A cena em questão traz a protagonista, Jen (Matilda Lutz), em uma situação extrema, na qual qualquer pessoa, na vida real, teria morrido. Para se apreciar “Vingança”, então, há de se abstrair da realidade e compreender a função da bizarrice que permeia o momento. A partir daquele ponto, o longa deve ser encarado como um devaneio fantástico: “o que teria acontecido caso Jen tivesse sobrevivido?”. A trama acompanha a vingança da protagonista, jovem assassinada por seu namorado e amigos, que a mataram para acobertar um crime. Após “renascer”, Jen parte em busca do grupo de homens para exterminá-los.

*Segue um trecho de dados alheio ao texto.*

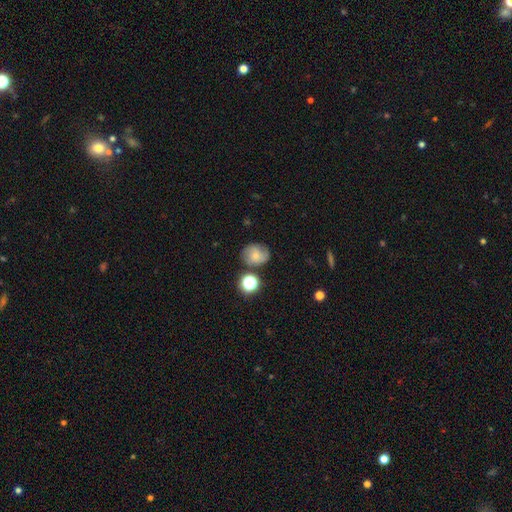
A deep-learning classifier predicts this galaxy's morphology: The model was most divided on "how rounded": round: 62%, in between: 37%, cigar-shaped: 1%. More confident: merging — none (66%); smooth or featured — smooth (59%).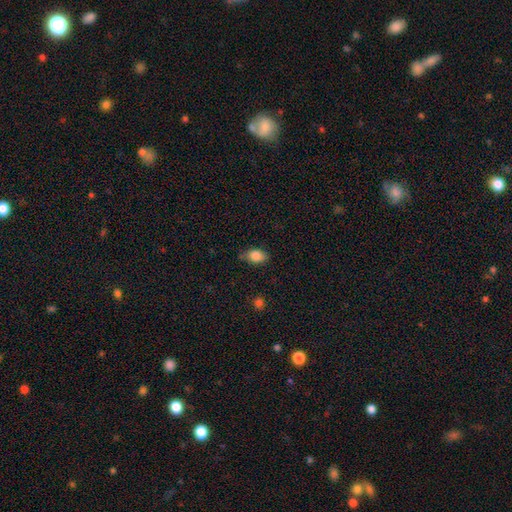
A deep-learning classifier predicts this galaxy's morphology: Overall: smooth (84%). How rounded: in between (85%). Merging: none (74%).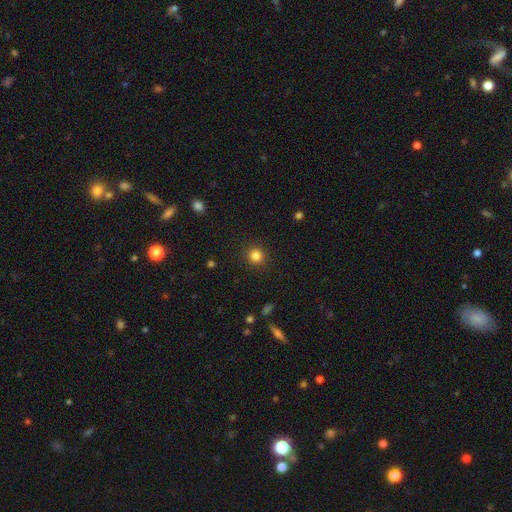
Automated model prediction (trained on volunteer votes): Morphology: type=smooth (83%); roundness=round (91%); merging=none (91%).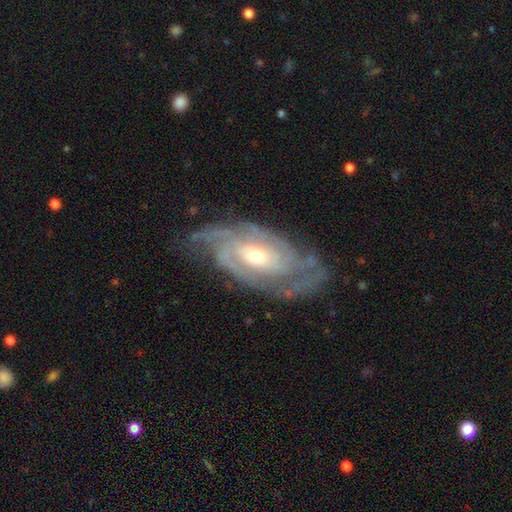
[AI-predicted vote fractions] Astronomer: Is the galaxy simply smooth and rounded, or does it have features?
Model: featured or disk — 89%.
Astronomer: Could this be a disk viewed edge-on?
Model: no — 94%.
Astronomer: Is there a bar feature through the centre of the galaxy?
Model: no — 54% (runner-up: weak, 34%).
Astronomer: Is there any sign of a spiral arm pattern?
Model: yes — 97%.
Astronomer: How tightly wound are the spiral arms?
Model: tight — 65%.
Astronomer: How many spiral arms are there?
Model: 2 — 29% (runner-up: 3, 28%).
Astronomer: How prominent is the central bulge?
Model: moderate — 64%.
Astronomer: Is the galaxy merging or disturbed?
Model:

Porém, quando explora essa abstração da realidade, “Vingança” se mostra um filme esteticamente pouco inventivo. Mesmo, que a partir do momento em que Jen é assassinada, tudo seja hiper-fantasioso, não há um deslocamento estético que mude a forma do filme. Não há uma criação de caricatura ou trabalho baseado em estereótipos para fazer da perseguição e vingança da protagonista um longa distinto do que era antes da morte de Jen. Esse, talvez, seja o aspecto mais propenso a incomodar o público, dificultando que o espectador compre a ideia de Fargeat.
Por outro lado, alguns elementos de “Vingança” ainda podem ser analisados como sátiras. A “quase-morte” de Jen, por exemplo, que é resolvida com uma cauterização bem fantasiosa, muito lembra saídas de roteiro vistas em filmes como “Rambo”, quando o herói vivido por Sylvester Stallone cura um ferimento de tiro com ferro quente. Analisando por esse escopo, é interessante pensarmos que “Vingança”, no fim das contas, provoca uma reflexão sobre como público e crítica percebem uma mesma situação quando retratada com homens e mulheres – grande parte das pessoas que critica a “mentirada” presente em “Vingança”, muito provavelmente não se incomoda com a cicatrização mágica de John Rambo.

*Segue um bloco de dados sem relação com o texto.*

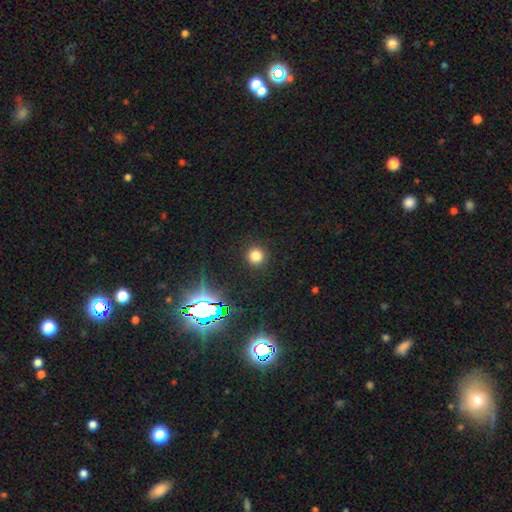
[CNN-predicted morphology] A smooth galaxy with no disk features (75%) that is round (94%).

Vote fractions:
- Smooth or featured? smooth: 75% / star or artifact: 19% / featured or disk: 5%
- How rounded? round: 94% / in between: 5% / cigar-shaped: 1%
- Merging? none: 91% / minor disturbance: 5% / major disturbance: 2% / merger: 1%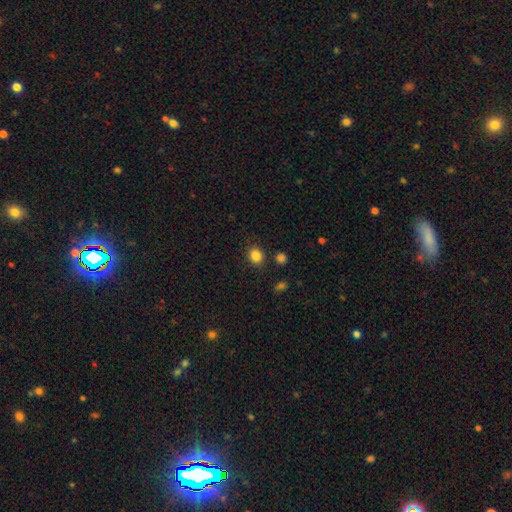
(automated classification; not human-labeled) Overall: smooth (85%). How rounded: round (75%). Merging: none (87%).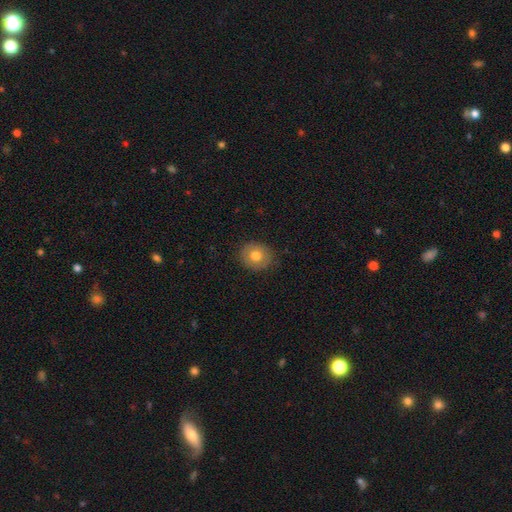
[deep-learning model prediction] Smooth or featured? Predicted: smooth (p=0.75). How rounded? Predicted: round (p=0.76). Merging? Predicted: none (p=0.85).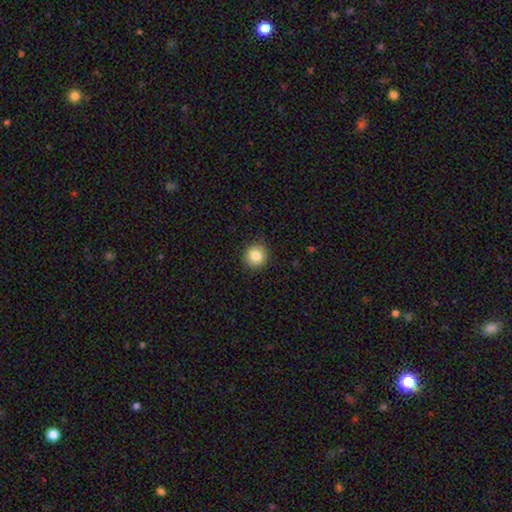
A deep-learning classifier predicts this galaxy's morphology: smooth_or_featured: smooth (p=0.84) [alt: star or artifact p=0.10]
how_rounded: round (p=0.90) [alt: in between p=0.09]
merging: none (p=0.91) [alt: minor disturbance p=0.07]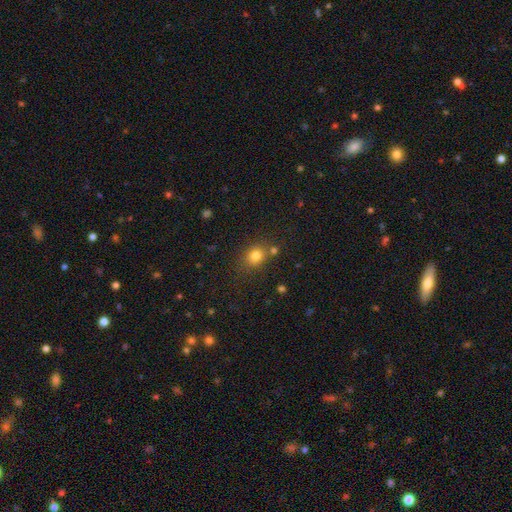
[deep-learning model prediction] This is likely a smooth galaxy (79%). How rounded: likely round (61%). Merging: likely none (70%).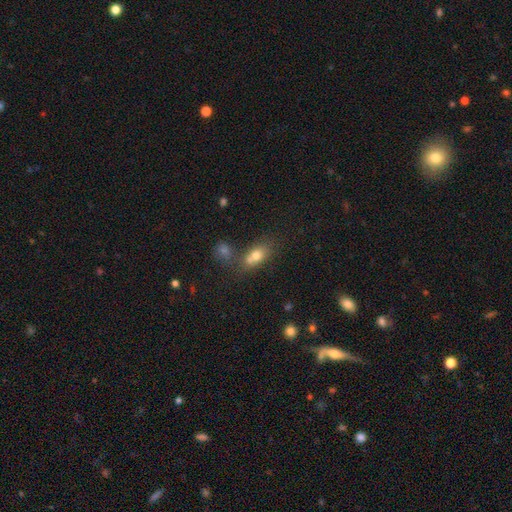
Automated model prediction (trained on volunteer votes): The model was most divided on "merging": merger: 45%, none: 37%, minor disturbance: 12%, major disturbance: 5%. More confident: how rounded — in between (73%); smooth or featured — smooth (72%).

Também é interessante como a obra de Fargeat trabalha a inversão de situações. O primeiro encontro da protagonista com dois dos responsáveis por sua morte, por exemplo, traz a personagem dentro de uma casa, sendo encarada por eles, que estão do lado de fora, através de um vidro. Ali, pelo fato de os homens terem armas na mão e a olharem com uma expressão objetificadora, há uma clara fragilização da moça, que parece – e está – vulnerável. Já mais adiante, quando Jen está em busca de sua vingança, quem está armada e encarando alguém do lado de fora da casa, olhando através do mesmo vidro, é a protagonista, que encurrala seus algozes.
“Vingança” é um filme que ainda carrega uma agradável dose de simbolismos. O confronto final entre Jen e um dos homens, por exemplo, traz o vilão em situação totalmente oposta do que vemos no início da projeção. Já sem a necessidade de fingir ser boa pessoa para agradar a moça, o sujeito não só age de forma bruta – diferente da falsa gentileza que exibia nos minutos iniciais -, mas também está nu durante toda a cena. Sua nudez, claro, representa a ausência das máscaras sociais. Ali, sem a necessidade de fingir ser o que não é, o homem é uma figura cruel, egoísta e, sem a vantagem de outrora, vulnerável.

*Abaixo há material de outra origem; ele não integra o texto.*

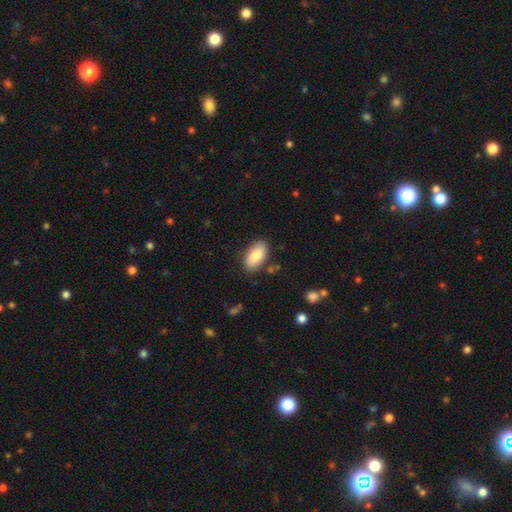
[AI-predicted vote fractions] smooth-or-featured: smooth: 85% | featured or disk: 9% | star or artifact: 6%
  how-rounded: in between: 94% | cigar-shaped: 4% | round: 3%
  merging: none: 84% | minor disturbance: 12% | major disturbance: 3% | merger: 2%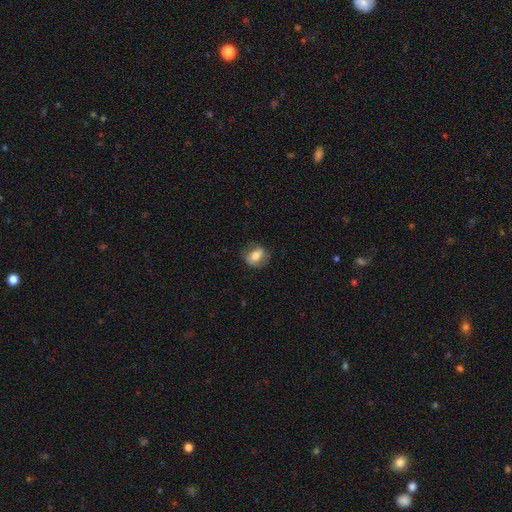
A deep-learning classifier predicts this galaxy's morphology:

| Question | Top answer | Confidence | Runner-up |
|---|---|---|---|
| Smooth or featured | smooth | 69% | featured or disk (23%) |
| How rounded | in between | 60% | round (38%) |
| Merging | none | 76% | minor disturbance (17%) |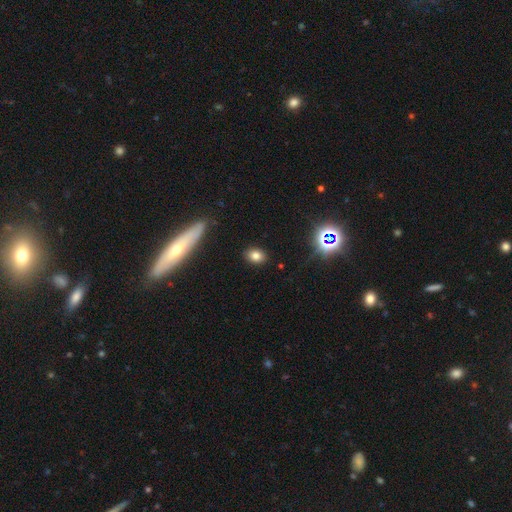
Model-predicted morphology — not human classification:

Mesmo que dependa demasiadamente da suspensão de descrença de seu público para funcionar, a obra de Coralie Fargeat é bem-sucedida principalmente por seu simbolismo social, que transforma o machismo e a cultura do estupro em recursos para cimentar uma narrativa de vingança digna de um grande filme de ação. Um bom começo para uma promissora cineasta e entretenimento de primeira para aqueles que conseguirem suspender seu ceticismo.